MATERIAL FOR THE TASK Block Start
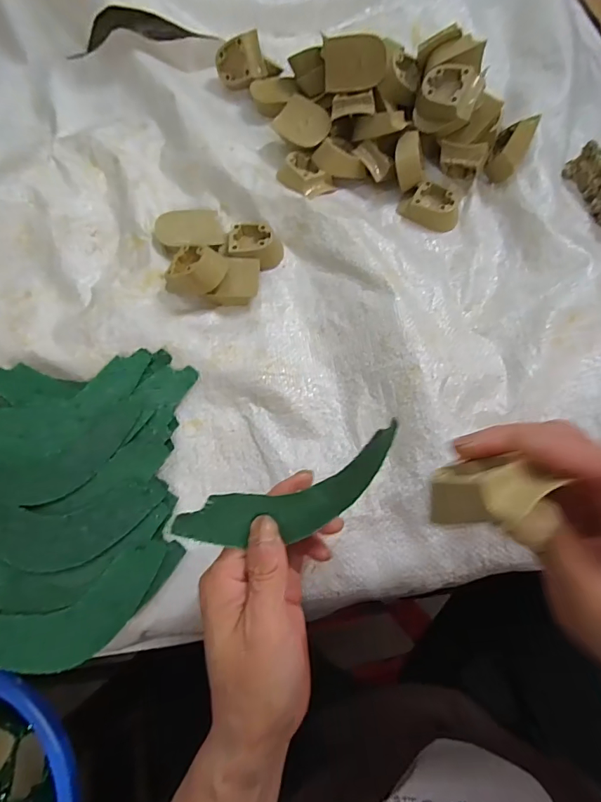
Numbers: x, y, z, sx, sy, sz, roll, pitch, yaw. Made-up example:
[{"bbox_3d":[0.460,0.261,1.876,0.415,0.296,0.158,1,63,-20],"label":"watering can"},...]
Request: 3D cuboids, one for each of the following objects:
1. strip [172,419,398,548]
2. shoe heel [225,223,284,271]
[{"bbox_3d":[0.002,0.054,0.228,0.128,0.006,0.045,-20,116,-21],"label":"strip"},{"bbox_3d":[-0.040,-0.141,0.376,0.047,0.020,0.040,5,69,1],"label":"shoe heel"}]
MATERIAL FOR THE TASK Block End
MATERIAL FOR THE TASK Block Start
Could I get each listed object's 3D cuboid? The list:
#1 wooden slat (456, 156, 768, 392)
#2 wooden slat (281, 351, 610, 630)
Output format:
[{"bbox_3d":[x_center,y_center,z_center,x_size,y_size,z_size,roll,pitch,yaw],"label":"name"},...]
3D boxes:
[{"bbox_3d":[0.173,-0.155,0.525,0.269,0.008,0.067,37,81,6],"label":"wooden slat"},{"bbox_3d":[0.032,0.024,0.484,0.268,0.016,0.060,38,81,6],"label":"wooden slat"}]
MATERIAL FOR THE TASK Block End
■ **WORK INSTRUCTIONS**: Wherever the string "each" appears in a line of the records, copy that line.

■ **SOLVED EXERCISE**:
Request: 3D cuboids, one for each of the following objects:
Could I get each listed object's 3D cuboid? The list:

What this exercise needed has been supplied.